Mengantar anak mondok adalah perjalanan spiritual yang tidak hanya membawa langkah kaki, tapi juga hati. Pagi itu, mobil kami melaju dari Bojonegoro menuju Jepara, kota yang akan menjadi rumah kedua bagi Amril, anak kedua kami. Ia akan mondok di Pondok Pesantren Darul Falah Amtsilati, Bangsri, Jepara---sebuah pesantren yang dikenal dengan sistem pembelajaran nahwu-sharaf yang ringkas dan aplikatif. Di kursi belakang, Wafa, kakaknya yang mondok di Kudus, sesekali memberi nasihat ala santri senior, sementara Ajrun, sepupunya dari Cirebon yang sudah tiga tahun mondok di Amtsilati, telah lama menunggu kedatangan Amril yang sudah sejak lama dinantikan.
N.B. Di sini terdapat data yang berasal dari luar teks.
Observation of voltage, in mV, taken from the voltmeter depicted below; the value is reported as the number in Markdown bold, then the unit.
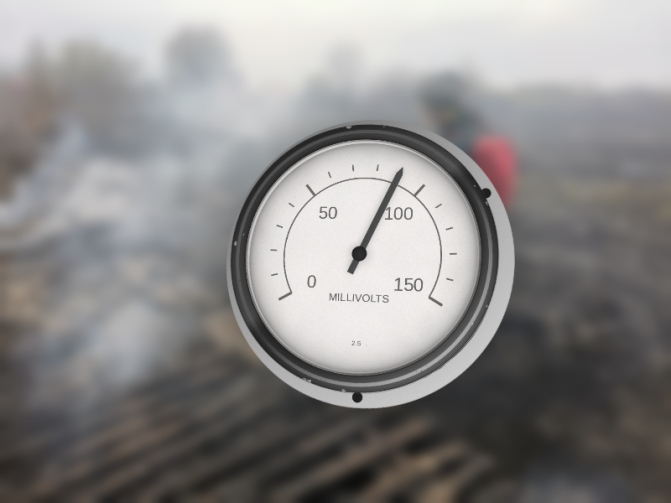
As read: **90** mV
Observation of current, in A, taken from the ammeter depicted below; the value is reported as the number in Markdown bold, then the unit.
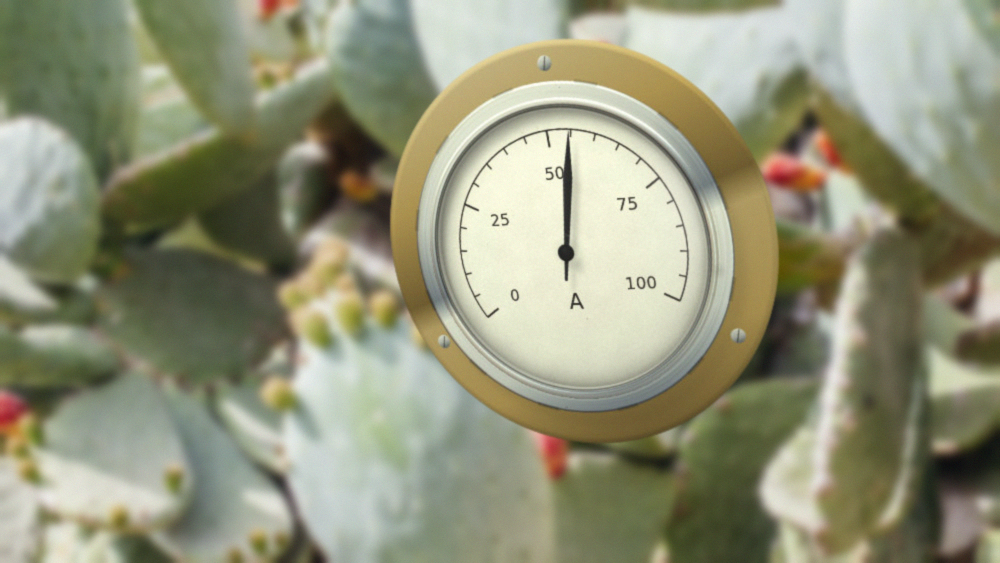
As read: **55** A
Namun, perjalanan ini tak sekadar soal santri dan sarung. Ia juga tentang sejarah, perempuan-perempuan hebat, dan kota yang mengukir lebih dari sekadar mebel. Ya, Jepara adalah titik temu antara spiritualitas dan sejarah perlawanan, antara pendidikan dan keteladanan. Maka, sembari mobil melintasi ruas-ruas jalan menuju Bangsri, saya membisikkan kepada anak-anak: "Kalian sedang mondok di tanah para ratu."
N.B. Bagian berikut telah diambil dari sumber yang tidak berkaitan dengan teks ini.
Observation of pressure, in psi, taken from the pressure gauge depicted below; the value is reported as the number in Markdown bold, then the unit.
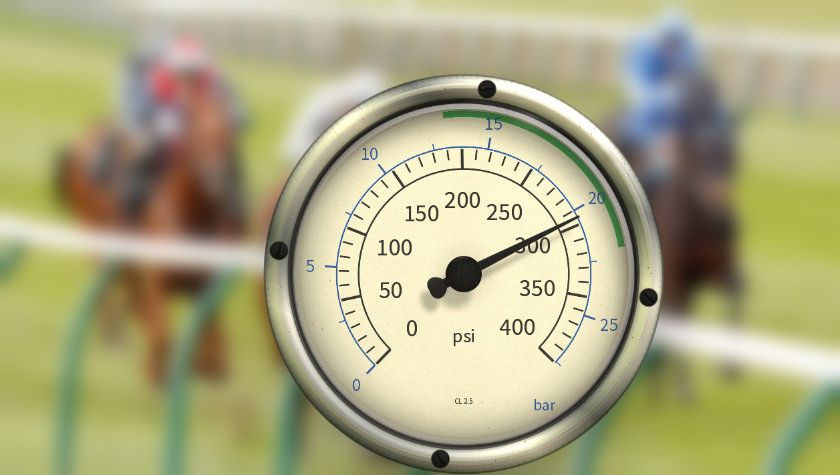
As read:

Amtsilati dan Tradisi Ilmu
Amtsilati bukan pondok sembarangan. Pondok ini dirintis oleh KH. Taufiqul Hakim pada tahun 2000-an dan dikenal sebagai pelopor metode cepat belajar gramatika Arab. Kitab "Amtsilati" yang ia susun telah menyederhanakan rumitnya ilmu nahwu dan sharaf menjadi lebih komunikatif, ringkas, dan aplikatif. Anak-anak yang baru tamat SD pun bisa membaca kitab kuning hanya dalam hitungan bulan. Pesantren ini bukan hanya mencetak ahli fikih, tapi juga penulis, dai, dan ustaz yang melek zaman.
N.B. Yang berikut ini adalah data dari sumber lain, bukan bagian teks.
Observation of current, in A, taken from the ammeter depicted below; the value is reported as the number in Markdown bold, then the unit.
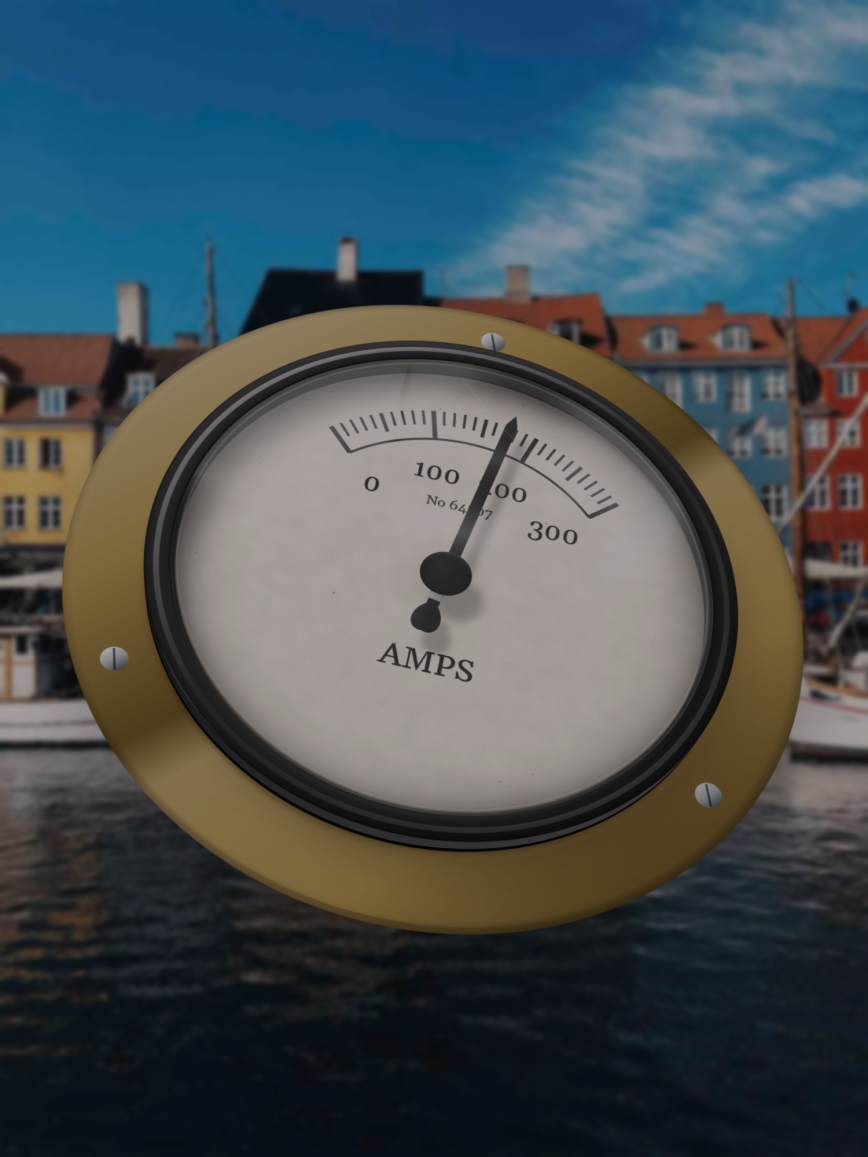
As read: **175** A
Mengantar anak ke pondok seperti mengantar perahu ke samudra. Di satu sisi, ada haru karena harus berpisah. Di sisi lain, ada rasa bangga karena anak sedang memulai pelayaran penting menuju kedewasaan. Dalam konteks ini, peran pondok seperti Amtsilati menjadi penting---ia bukan hanya tempat tinggal, tapi kawah candradimuka pembentukan karakter dan intelektualitas santri.
Jepara: Bukan Kota Kecil Biasa
Tapi Amtsilati bukan satu-satunya hal besar di Jepara. Kota ini punya napas sejarah yang panjang dan kadang terlupakan. Nama Jepara mungkin lebih dikenal dengan mebel dan ukirannya yang mendunia. Namun, siapa sangka bahwa kota kecil ini adalah rahim bagi perempuan-perempuan besar: Ratu Kalinyamat dan R.A. Kartini.
Pertama, mari kita kenang Ratu Kalinyamat. Ia adalah putri Sultan Trenggono dari Demak dan istri dari Sultan Hadirin. Setelah suaminya dibunuh oleh Arya Penangsang, Ratu Kalinyamat memilih tidak menyerah pada duka. Ia justru bangkit menjadi pemimpin dan panglima. Menurut catatan Tome Pires dan sumber Portugis, Ratu Kalinyamat adalah satu dari sedikit perempuan Asia yang berani memimpin armada perang melawan Portugis di Malaka. Tahun 1551 dan 1574 adalah saksi betapa pasukan Jepara yang dipimpinnya mengepung Malaka---membuktikan bahwa Jepara tak hanya piawai mengukir kayu, tapi juga strategi.
Tak heran jika Presiden Jokowi menganugerahkan gelar Pahlawan Nasional kepada Ratu Kalinyamat pada 2022. Ini semacam "pengakuan ulang" atas sejarah yang nyaris lenyap tertimbun mebel jati dan kabar selebgram.